TASK OBJECTIVE — Count the lines in the entries below that contain the word "cường", and reply with the number alone.
(SUPPLIED MATERIAL begins)
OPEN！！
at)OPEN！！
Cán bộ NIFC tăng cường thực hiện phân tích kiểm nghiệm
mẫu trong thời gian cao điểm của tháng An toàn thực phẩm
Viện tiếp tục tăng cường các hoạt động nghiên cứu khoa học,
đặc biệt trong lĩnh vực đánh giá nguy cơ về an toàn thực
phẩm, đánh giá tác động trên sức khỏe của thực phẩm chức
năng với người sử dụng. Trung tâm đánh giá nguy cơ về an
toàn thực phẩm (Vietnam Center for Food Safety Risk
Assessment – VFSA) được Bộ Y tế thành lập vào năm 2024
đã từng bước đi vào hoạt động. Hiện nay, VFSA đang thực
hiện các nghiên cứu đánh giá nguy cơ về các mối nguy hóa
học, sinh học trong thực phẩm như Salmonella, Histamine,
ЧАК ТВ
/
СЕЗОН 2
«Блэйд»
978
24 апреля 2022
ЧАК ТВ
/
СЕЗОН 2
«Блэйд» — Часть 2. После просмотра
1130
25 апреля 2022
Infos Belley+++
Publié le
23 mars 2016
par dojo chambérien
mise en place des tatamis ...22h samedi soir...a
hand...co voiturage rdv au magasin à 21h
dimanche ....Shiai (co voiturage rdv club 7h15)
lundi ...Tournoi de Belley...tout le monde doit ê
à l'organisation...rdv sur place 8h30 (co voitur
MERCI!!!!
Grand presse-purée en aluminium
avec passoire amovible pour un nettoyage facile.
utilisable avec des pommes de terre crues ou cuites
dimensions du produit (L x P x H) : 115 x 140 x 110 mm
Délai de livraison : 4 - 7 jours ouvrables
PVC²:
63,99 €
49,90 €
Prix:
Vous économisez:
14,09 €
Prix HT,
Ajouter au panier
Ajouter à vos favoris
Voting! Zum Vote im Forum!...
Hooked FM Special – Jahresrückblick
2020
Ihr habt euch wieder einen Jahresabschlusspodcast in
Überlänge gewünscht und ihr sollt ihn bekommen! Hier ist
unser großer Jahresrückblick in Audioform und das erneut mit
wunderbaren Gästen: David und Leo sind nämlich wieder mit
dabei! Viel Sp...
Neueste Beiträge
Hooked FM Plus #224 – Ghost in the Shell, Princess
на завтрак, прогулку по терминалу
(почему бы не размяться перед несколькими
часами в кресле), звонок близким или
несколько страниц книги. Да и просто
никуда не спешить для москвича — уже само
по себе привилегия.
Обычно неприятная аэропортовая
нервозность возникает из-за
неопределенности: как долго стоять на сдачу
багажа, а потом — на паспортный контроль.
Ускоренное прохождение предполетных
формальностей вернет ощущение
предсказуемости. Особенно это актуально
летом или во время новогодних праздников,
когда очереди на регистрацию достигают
(SUPPLIED MATERIAL ends)
SOLUTION FOR THIS PROBLEM — 2